The code I use in the OnOpen event is basically this
'This code relies on the tag in the form detail having a list of fields, separated by commas, that require correct currency formatting. Similar code works in the OnOpen event of a report.
'// Fix up CURRENCY formatting
Dim strField as string, strTag as string, n as long
strTag = Nz(form.Section(acDetail).Tag, "")
If Len(strTag) > 2 Then
strTag = strTag & ","
n = InStr(1, strTag, ",")
While n > 0
strField = Mid$(strTag, 1, n - 1)
strTag = Mid$(strTag, n + 1)
form(strField).Format = "Currency"
n = InStr(1, strTag, ",")
One final thought: I don't hate Microsoft, or Access. I have used Access 97 almost every day since I bought it in 1998 and installed it on Windows 98. Access is awesome, in spite of these annoyances. As a programmer I am in awe of all the things it does. Why they have to spoil it with undocumented nonsense that persists for 10 years is incomprehensible to me. I guess geeks aren't perfect either.
Update Sunday 29th March: Wayne Phillips sent me another elegant solution. I haven't tried it yet but it looks promising. I am al;so dismayed to find that the same bug exists in Excel, so I guess it's never going to be fixed, or documented.

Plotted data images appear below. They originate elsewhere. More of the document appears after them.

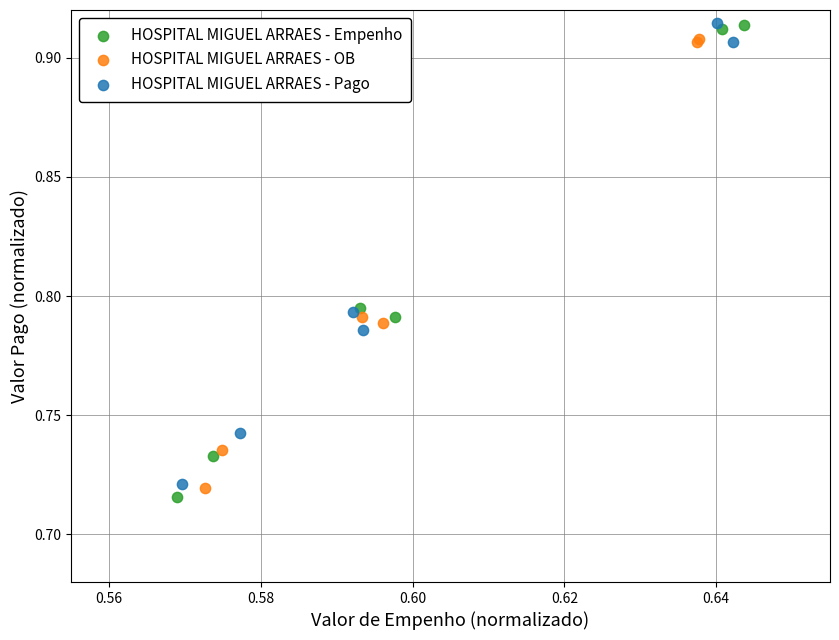

Which series has the largest Y range (max minus min)?

HOSPITAL MIGUEL ARRAES - Empenho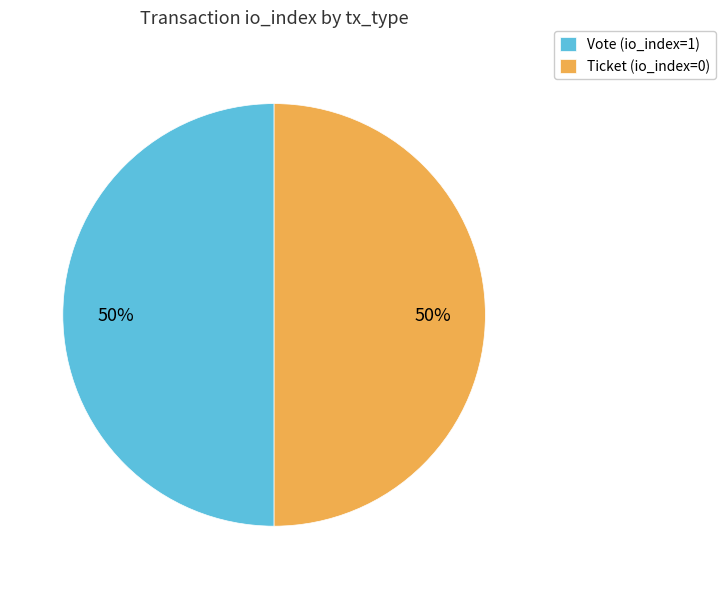

Is it true that Ticket (io_index=0) is 64% of the pie?

False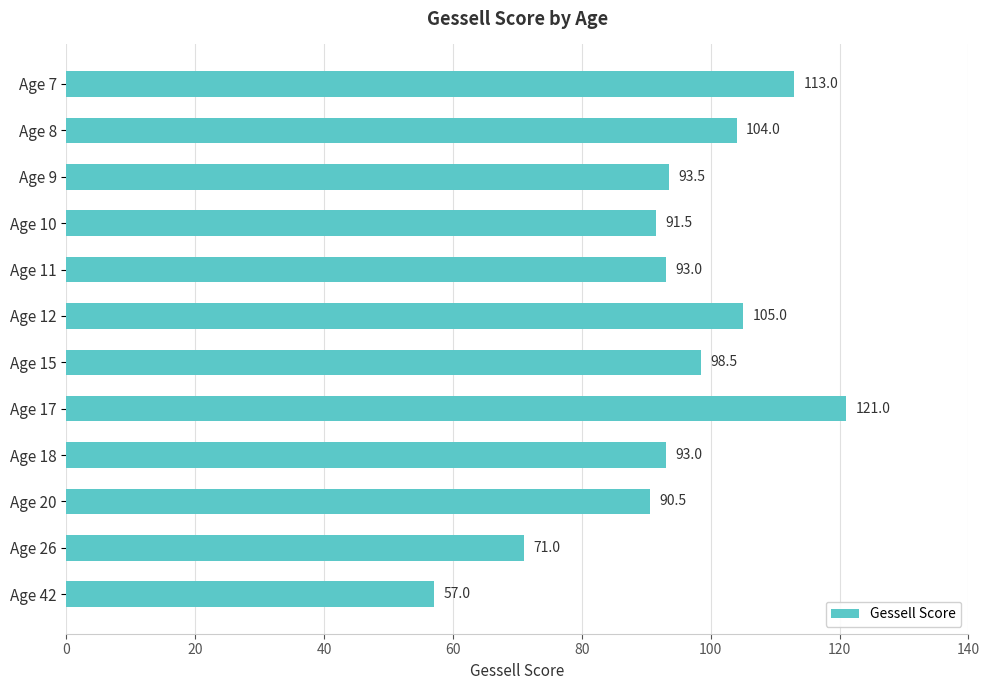

What is the value of the 4th bar from the top?

91.5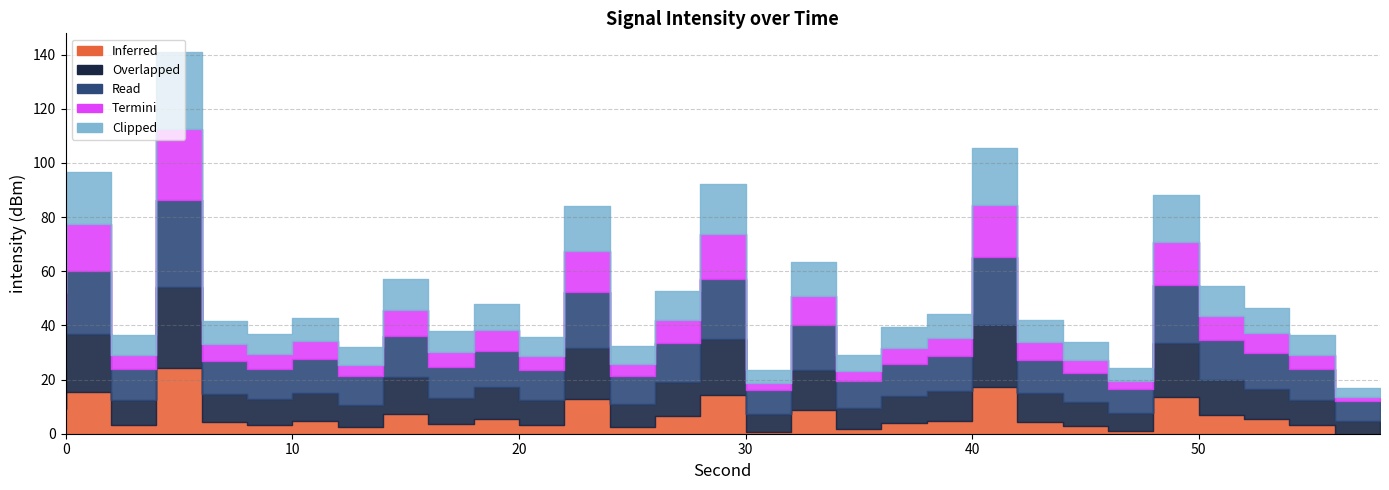

Where is Overlapped nearest to the value -137?

24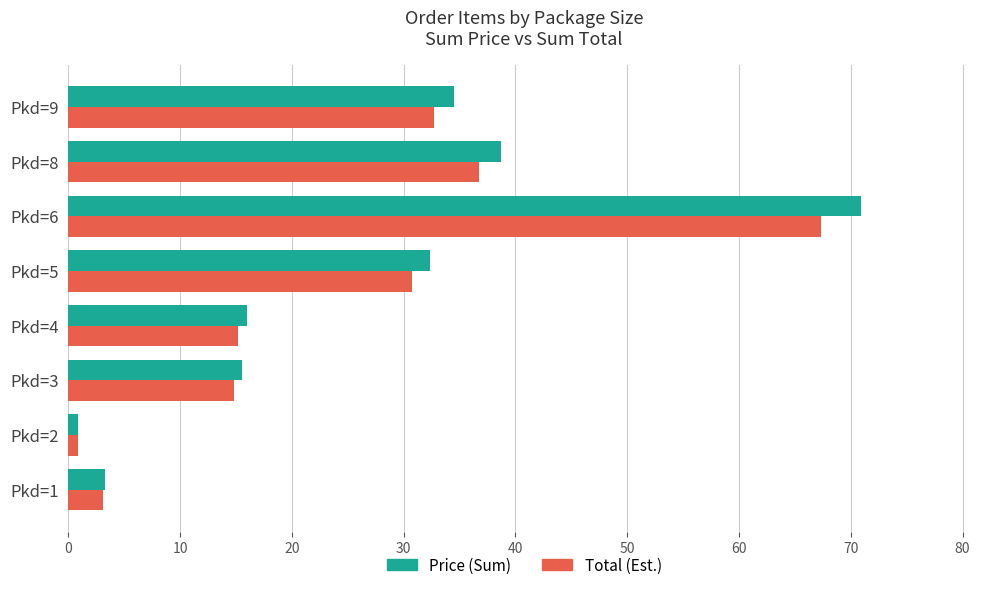

Between Pkd=3 and Pkd=8, which series saw the biggest shift?

Price (Sum)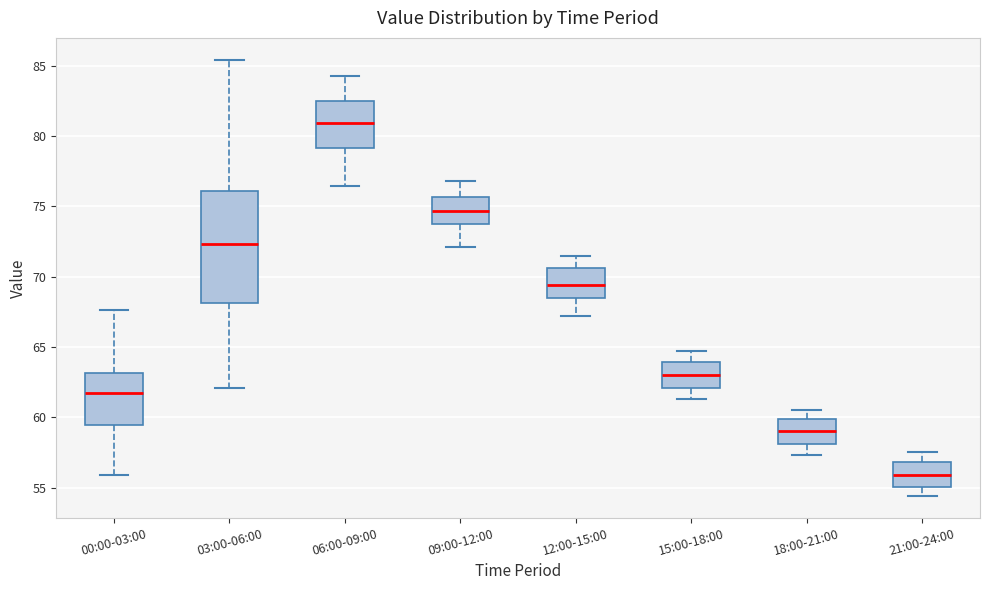

Which box has the highest median line?

06:00-09:00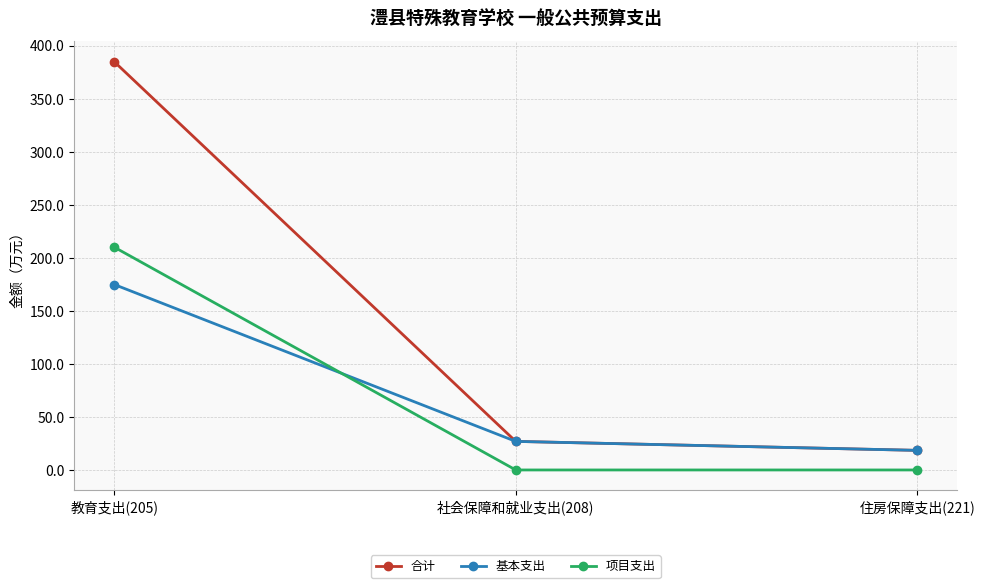

True or false: 项目支出 has a value of 64.8 at 住房保障支出(221).

False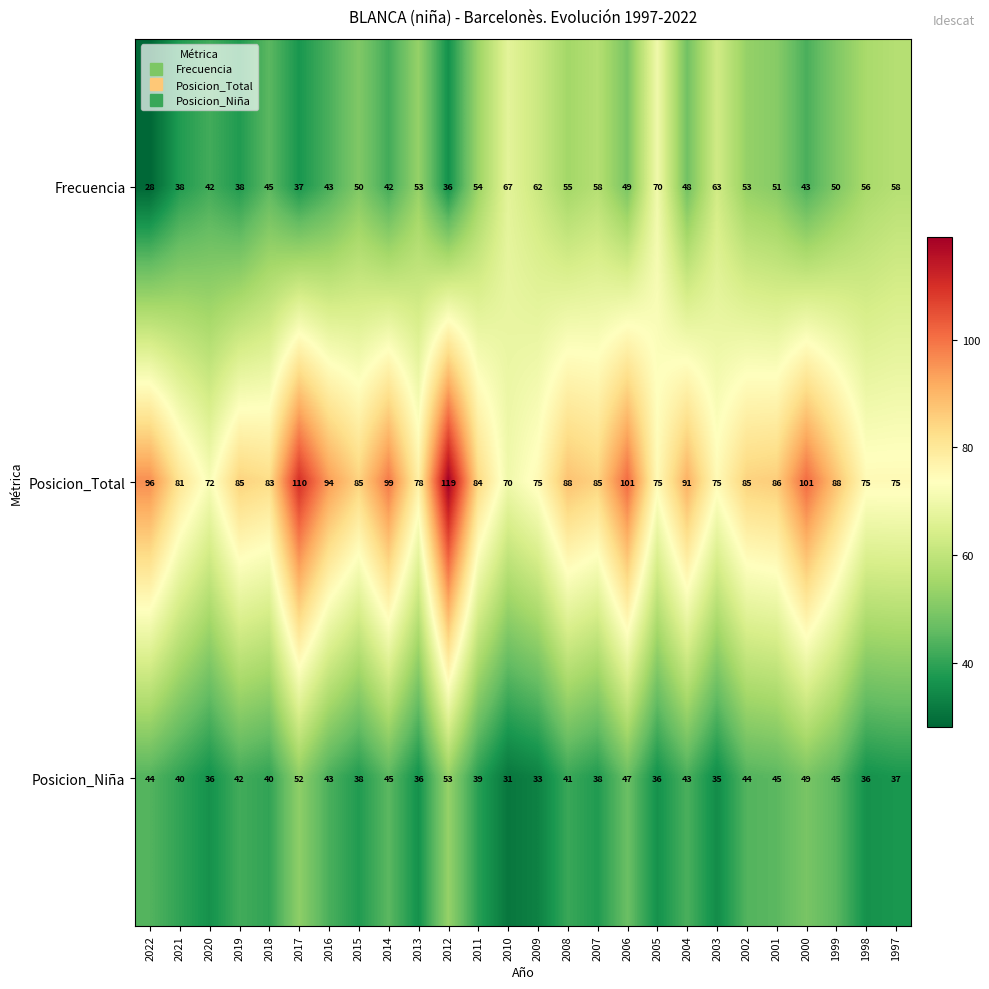

At which category does the chart reach its minimum across all series?

2022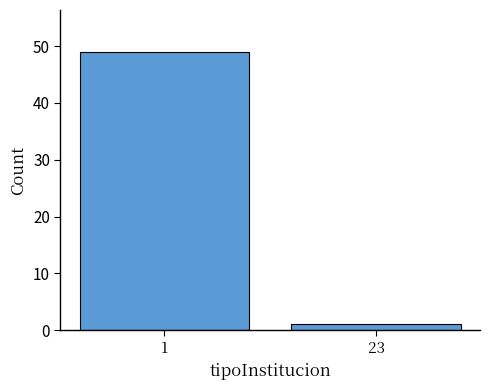

Reading right to left, extract all data points from this chart.

1	49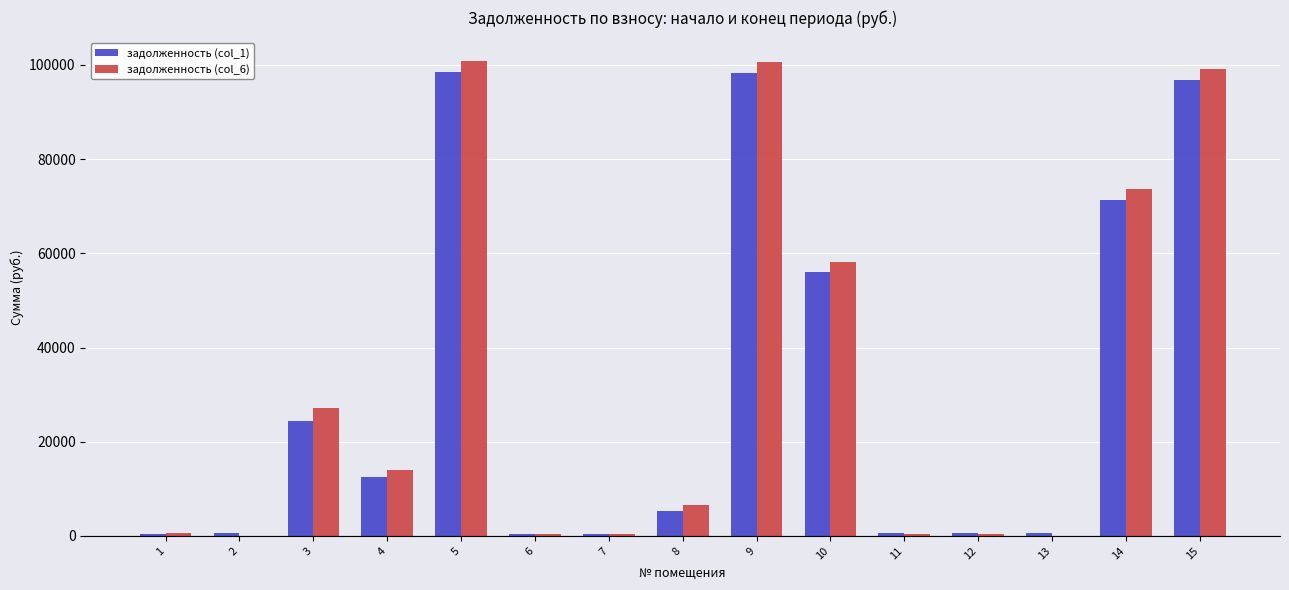

The задолженность (col_1) series shows 34009.4 at 3. True or false?

False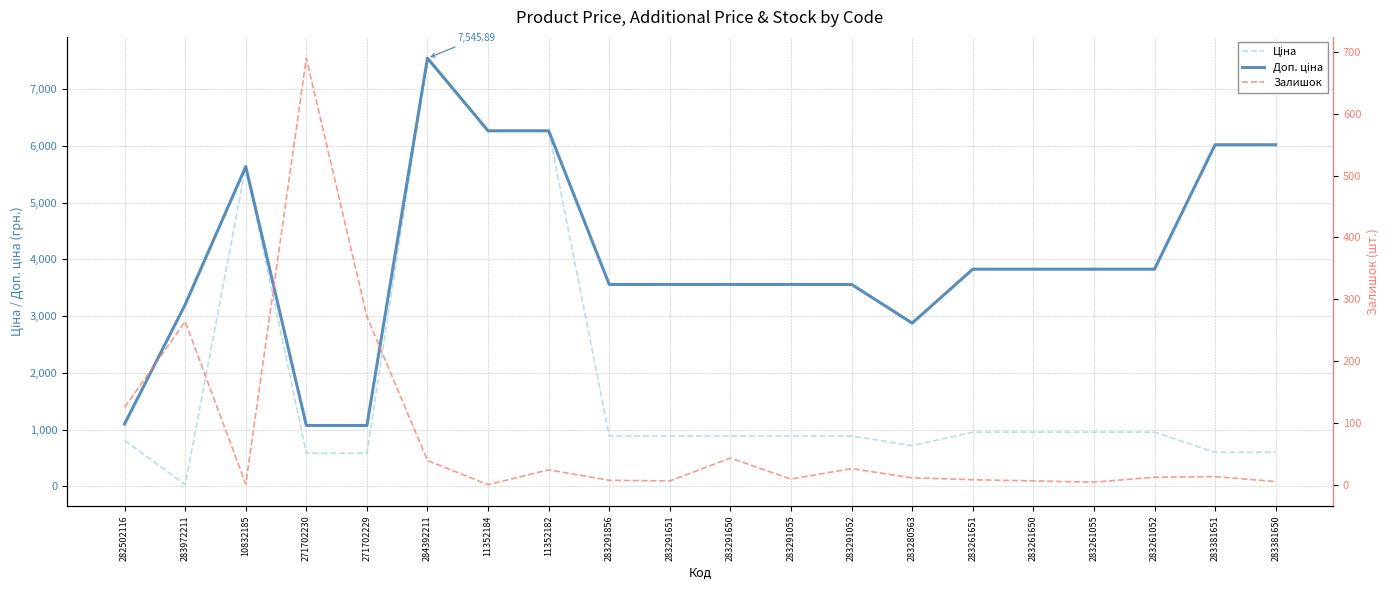

What is the total value across all series at 283291055?

4458.6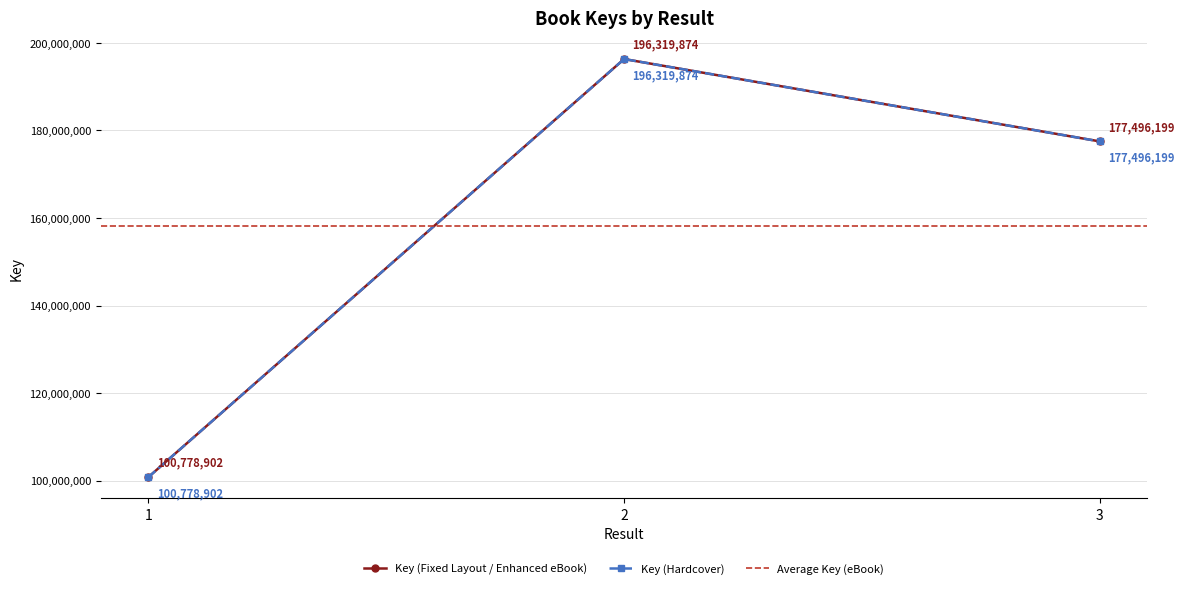

What is the sum of all Key (Fixed Layout / Enhanced eBook) values?

474594975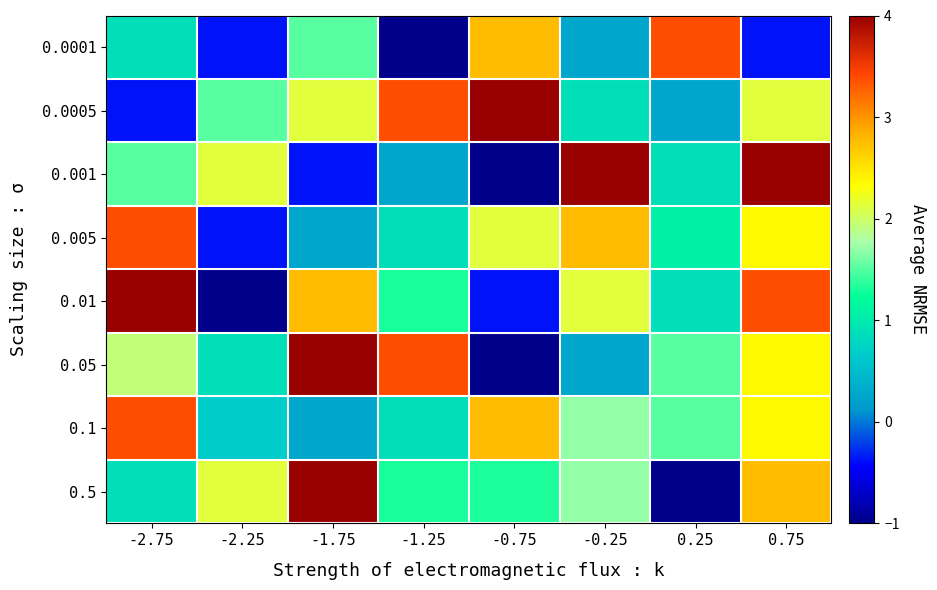

Reading left to right, what are all the values shown in this chart?

0.0001: -2.75=0.9	-2.25=-0.4	-1.75=1.5	-1.25=-1.0	-0.75=2.8	-0.25=0.2	0.25=3.4	0.75=-0.4
0.0005: -2.75=-0.4	-2.25=1.5	-1.75=2.1	-1.25=3.4	-0.75=4.0	-0.25=0.9	0.25=0.2	0.75=2.1
0.001: -2.75=1.5	-2.25=2.1	-1.75=-0.4	-1.25=0.2	-0.75=-1.0	-0.25=4.0	0.25=0.9	0.75=4.0
0.005: -2.75=3.4	-2.25=-0.4	-1.75=0.2	-1.25=0.9	-0.75=2.1	-0.25=2.8	0.25=1.1	0.75=2.4
0.01: -2.75=4.0	-2.25=-1.0	-1.75=2.8	-1.25=1.3	-0.75=-0.4	-0.25=2.1	0.25=0.9	0.75=3.4
0.05: -2.75=1.9	-2.25=0.9	-1.75=4.0	-1.25=3.4	-0.75=-1.0	-0.25=0.2	0.25=1.5	0.75=2.4
0.1: -2.75=3.4	-2.25=0.7	-1.75=0.2	-1.25=0.9	-0.75=2.8	-0.25=1.7	0.25=1.5	0.75=2.4
0.5: -2.75=0.9	-2.25=2.1	-1.75=4.0	-1.25=1.3	-0.75=1.3	-0.25=1.7	0.25=-1.0	0.75=2.8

Update Wednesday: Here is a comprehensive list of similar Access "gotchas" (i.e. Momentary Lapses of Reason on the part of Microsoft). I cannot believe the arrogance of these people. And as for the Dollars vs Lira argument, I can't believe that ANY competent programmer would have a "Currency" format that was not hard wired to $ or Lira if the possibility of confusion could arise. Microsoft themselves have now introduced a "Euros" format for precisely this problem, but have left the old "Currency" behaviour permanently broken. PEBCAK indeed: the only debate is whose chair and keyboard? I say Michael Kaplan's chair and keyboard, not mine. And when are they going to WTFM to document it correctly?